Por um lado, fiquei um pouco preocupado. A classificação da série é 10 anos e, portanto, faltaria um ano e meio para que Ágatha, formalmente, pudesse assisti-la. Contudo, percebemos que a traquinas, ainda que fale do Naruto o tempo todo, não tem buscado aplicar, na prática, contra nós ou contra os irmãos, as artes marciais com as quais o jovem ninja desafia incontáveis adversários.

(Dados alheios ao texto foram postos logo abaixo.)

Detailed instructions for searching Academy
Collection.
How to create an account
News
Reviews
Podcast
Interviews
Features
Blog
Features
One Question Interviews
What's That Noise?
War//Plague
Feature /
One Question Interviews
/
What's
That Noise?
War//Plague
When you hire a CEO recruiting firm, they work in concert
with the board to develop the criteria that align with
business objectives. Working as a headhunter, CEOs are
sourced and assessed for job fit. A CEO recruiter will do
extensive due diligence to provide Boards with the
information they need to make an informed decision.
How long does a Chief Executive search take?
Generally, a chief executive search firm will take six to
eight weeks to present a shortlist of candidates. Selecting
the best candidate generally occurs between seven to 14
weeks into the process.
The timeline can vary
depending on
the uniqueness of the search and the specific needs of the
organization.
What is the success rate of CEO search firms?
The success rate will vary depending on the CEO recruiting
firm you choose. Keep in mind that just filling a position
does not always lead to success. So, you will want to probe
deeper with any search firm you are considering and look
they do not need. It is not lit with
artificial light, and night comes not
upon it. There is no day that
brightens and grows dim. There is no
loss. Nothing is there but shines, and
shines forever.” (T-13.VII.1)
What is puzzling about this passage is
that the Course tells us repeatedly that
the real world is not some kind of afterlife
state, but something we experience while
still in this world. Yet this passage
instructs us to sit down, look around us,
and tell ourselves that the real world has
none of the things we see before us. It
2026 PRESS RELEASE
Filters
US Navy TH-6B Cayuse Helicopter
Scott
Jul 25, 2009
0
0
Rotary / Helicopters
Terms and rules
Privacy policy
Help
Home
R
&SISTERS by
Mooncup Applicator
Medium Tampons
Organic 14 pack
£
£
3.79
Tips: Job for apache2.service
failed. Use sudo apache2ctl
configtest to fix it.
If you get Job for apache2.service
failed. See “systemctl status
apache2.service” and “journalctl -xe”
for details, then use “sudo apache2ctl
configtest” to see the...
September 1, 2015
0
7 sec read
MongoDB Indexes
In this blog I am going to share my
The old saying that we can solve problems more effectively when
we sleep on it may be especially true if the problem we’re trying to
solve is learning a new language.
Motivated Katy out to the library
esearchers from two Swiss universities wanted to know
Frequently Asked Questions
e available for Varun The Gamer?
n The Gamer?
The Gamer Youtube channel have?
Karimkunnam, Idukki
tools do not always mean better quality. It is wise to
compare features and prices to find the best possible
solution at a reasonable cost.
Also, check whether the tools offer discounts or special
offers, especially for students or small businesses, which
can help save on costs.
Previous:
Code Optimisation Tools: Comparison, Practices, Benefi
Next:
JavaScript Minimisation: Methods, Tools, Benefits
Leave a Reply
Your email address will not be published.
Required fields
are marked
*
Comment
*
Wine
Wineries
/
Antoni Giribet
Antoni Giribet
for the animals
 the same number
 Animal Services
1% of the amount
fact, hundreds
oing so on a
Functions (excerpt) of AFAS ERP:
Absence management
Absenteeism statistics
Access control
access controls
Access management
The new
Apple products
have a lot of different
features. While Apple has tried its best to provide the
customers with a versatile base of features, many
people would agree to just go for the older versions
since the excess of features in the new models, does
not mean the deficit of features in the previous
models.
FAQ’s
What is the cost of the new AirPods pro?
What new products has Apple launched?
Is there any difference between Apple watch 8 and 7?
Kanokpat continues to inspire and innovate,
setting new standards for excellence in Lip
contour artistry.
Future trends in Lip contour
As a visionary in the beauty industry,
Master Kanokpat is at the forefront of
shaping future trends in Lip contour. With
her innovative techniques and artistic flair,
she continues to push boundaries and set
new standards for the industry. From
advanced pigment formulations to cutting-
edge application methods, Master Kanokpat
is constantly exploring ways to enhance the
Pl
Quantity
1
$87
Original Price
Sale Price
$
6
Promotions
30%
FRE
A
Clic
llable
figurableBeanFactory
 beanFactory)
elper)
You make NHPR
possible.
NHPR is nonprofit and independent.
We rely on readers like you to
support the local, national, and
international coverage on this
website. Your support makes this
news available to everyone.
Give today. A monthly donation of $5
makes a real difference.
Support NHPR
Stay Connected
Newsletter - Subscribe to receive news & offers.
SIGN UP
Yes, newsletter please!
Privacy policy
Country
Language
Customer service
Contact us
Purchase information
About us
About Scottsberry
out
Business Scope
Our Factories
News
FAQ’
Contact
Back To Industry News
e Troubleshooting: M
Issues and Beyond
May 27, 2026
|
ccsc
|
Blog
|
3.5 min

Além disso, no anime todos os golpes – os jutsus – exigem poderes sobrenaturais, que envolvem uma complexa manipulação do chakra para arremessar nos oponentes esferas de energia, bolas de lava, torrentes de água, gases corrosivos, ciclones de areia e chamas escaldantes; ou mesmo para invocar certas criaturas – sapos gigantes, serpentes ou falcões – que também entram na luta. Ou seja, seriam necessários muitos e muitos anos de rigoroso treinamento para a caçula atingir tal nível de habilidade ninja. Por enquanto, estamos seguros.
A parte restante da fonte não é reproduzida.